The task - Go through the entries below and return every line that contains "child".

(Entries taken from a collection)
======

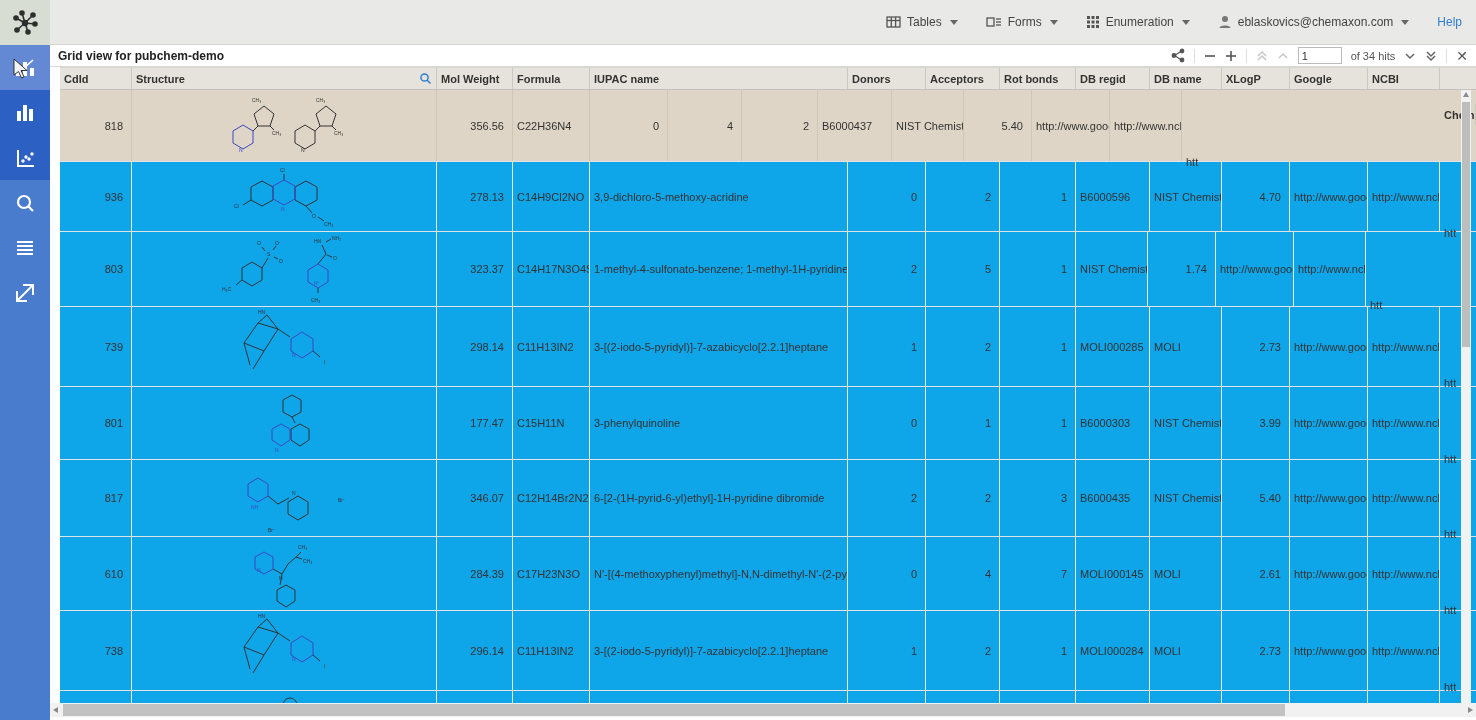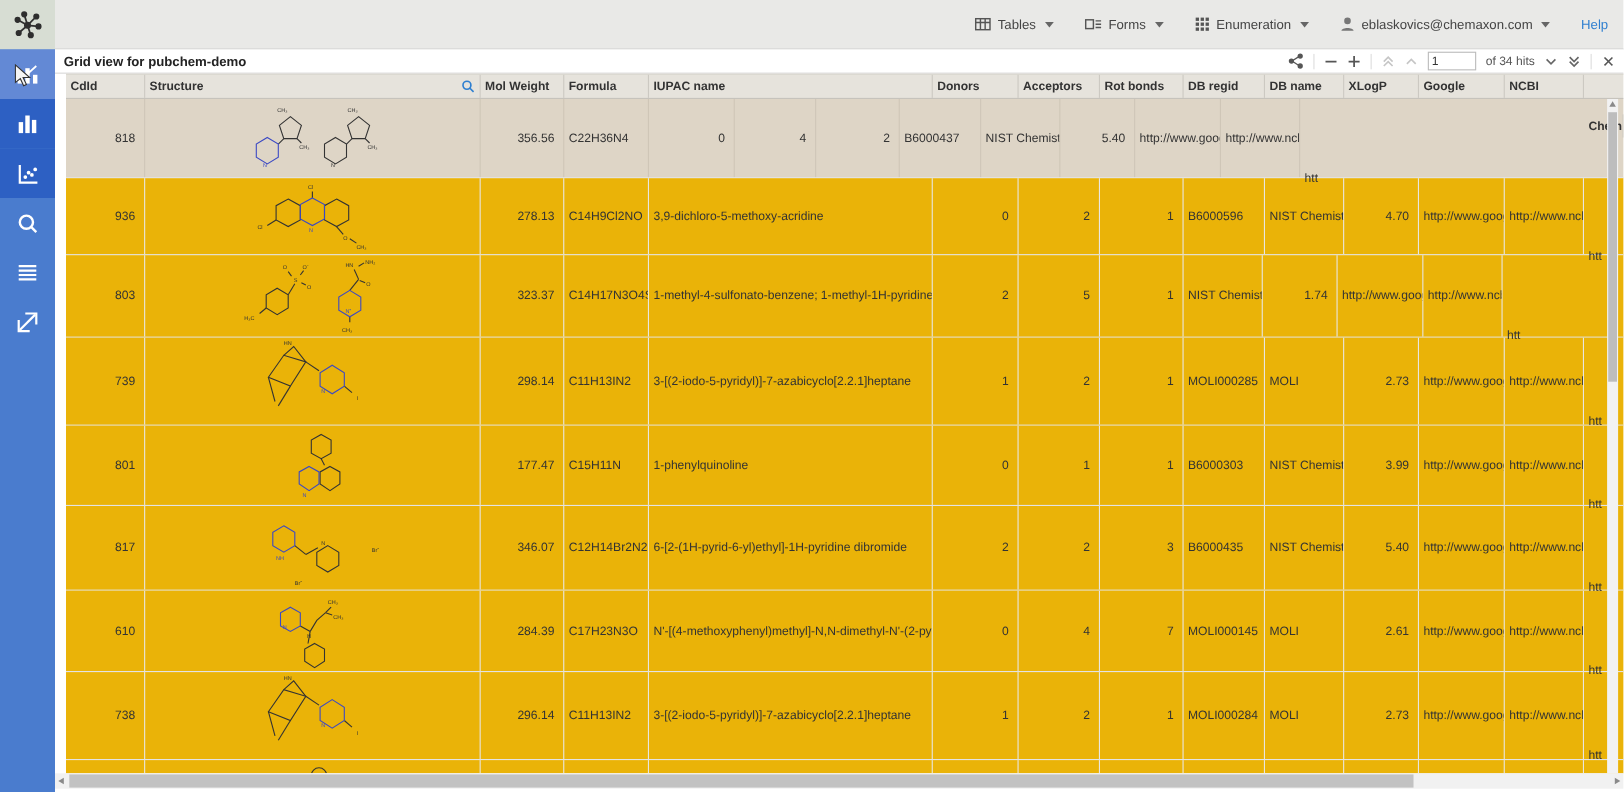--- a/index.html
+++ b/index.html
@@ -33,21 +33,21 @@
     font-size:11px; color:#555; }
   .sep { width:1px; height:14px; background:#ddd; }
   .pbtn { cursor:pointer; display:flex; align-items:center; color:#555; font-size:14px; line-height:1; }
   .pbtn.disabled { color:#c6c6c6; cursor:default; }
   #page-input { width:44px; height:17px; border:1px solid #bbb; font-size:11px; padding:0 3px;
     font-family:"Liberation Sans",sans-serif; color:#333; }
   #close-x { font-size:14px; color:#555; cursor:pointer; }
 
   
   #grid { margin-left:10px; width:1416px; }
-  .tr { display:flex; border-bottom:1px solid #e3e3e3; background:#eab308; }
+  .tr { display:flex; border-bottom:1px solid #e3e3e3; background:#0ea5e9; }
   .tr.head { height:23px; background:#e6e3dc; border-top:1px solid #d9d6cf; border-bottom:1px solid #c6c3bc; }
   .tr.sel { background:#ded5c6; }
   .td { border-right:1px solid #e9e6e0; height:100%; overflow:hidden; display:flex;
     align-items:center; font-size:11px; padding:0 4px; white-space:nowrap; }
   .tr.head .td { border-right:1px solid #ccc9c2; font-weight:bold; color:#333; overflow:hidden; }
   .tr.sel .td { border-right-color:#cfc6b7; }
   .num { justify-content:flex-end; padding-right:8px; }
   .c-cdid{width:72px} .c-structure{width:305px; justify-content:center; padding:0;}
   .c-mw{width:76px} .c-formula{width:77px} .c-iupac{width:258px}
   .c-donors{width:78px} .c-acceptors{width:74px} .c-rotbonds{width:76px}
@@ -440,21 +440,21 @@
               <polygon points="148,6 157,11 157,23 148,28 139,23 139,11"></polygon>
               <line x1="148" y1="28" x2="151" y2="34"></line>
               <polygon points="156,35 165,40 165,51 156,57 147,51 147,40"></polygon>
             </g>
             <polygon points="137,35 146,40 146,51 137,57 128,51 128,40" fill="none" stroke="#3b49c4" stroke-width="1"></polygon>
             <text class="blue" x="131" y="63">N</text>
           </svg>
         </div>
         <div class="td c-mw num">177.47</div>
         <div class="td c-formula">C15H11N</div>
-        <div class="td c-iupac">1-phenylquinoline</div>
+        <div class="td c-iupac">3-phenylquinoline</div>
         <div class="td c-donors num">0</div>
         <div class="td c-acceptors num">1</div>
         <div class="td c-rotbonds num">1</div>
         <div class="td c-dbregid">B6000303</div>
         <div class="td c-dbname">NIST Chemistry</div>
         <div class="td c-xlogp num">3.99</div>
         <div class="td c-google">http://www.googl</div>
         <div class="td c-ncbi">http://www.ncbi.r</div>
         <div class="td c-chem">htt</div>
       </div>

======

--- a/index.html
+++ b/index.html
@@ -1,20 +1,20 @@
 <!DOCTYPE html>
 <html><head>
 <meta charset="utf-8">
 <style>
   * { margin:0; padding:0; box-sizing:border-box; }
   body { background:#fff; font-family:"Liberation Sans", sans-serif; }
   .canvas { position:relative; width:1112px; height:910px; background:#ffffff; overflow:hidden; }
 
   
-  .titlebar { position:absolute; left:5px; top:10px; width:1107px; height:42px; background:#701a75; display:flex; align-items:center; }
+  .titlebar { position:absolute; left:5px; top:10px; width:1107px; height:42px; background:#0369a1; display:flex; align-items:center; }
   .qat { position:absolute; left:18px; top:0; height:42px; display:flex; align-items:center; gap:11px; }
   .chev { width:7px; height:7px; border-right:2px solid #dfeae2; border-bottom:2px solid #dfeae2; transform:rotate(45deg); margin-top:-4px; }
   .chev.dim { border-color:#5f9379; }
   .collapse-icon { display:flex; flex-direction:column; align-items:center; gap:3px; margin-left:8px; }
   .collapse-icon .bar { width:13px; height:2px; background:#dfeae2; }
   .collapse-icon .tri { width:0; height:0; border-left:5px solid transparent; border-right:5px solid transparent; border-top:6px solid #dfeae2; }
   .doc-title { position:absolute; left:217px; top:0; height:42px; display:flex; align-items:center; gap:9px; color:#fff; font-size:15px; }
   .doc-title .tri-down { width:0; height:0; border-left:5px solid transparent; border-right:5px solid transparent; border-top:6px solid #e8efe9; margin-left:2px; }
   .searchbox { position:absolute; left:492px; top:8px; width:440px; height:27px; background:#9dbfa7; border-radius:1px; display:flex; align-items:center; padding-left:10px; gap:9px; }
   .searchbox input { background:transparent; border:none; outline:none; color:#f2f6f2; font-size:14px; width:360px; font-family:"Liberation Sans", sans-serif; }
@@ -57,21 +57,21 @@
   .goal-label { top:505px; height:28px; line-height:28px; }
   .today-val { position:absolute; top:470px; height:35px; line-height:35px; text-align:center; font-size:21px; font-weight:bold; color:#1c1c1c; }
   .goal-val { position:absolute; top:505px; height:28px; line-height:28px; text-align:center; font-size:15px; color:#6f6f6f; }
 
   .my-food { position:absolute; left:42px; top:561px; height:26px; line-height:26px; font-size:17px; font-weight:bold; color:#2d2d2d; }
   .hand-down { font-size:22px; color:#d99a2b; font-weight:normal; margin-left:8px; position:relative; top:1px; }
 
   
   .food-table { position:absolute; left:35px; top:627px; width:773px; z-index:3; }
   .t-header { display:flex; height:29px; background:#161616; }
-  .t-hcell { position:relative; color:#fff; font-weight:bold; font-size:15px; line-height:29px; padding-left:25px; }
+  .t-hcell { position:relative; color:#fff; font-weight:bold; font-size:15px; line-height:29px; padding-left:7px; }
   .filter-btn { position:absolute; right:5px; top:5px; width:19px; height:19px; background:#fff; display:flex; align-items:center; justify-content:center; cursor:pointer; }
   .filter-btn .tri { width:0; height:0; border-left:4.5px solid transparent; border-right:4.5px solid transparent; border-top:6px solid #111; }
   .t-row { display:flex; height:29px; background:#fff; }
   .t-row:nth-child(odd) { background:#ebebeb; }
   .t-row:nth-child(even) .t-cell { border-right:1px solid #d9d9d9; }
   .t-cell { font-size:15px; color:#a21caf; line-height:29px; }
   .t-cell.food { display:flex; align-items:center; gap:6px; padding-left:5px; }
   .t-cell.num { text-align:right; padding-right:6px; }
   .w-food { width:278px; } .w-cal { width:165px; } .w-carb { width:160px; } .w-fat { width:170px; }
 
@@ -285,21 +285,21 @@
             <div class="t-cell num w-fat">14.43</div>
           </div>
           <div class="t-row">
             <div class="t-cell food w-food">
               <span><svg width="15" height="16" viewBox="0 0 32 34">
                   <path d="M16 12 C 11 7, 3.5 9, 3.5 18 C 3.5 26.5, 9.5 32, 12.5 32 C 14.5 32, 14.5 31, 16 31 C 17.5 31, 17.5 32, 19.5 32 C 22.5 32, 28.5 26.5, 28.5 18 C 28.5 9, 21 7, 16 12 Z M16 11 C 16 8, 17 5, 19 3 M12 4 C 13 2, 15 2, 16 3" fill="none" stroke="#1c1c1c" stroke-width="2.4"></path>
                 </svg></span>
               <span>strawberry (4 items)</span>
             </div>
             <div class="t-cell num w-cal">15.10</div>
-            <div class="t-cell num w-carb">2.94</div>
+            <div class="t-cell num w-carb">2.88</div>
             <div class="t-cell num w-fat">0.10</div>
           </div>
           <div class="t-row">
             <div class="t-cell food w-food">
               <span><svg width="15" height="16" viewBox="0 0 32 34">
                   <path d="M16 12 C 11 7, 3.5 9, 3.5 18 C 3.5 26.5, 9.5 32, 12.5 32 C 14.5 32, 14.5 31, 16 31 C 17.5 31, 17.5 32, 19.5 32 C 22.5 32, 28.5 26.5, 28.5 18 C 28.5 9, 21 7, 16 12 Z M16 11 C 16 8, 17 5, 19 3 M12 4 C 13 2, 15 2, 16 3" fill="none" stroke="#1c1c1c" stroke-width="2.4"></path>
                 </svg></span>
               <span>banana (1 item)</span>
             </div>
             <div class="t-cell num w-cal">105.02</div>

======

Written answer -
   .t-row:nth-child(odd) { background:#ebebeb; }
   .t-row:nth-child(even) .t-cell { border-right:1px solid #d9d9d9; }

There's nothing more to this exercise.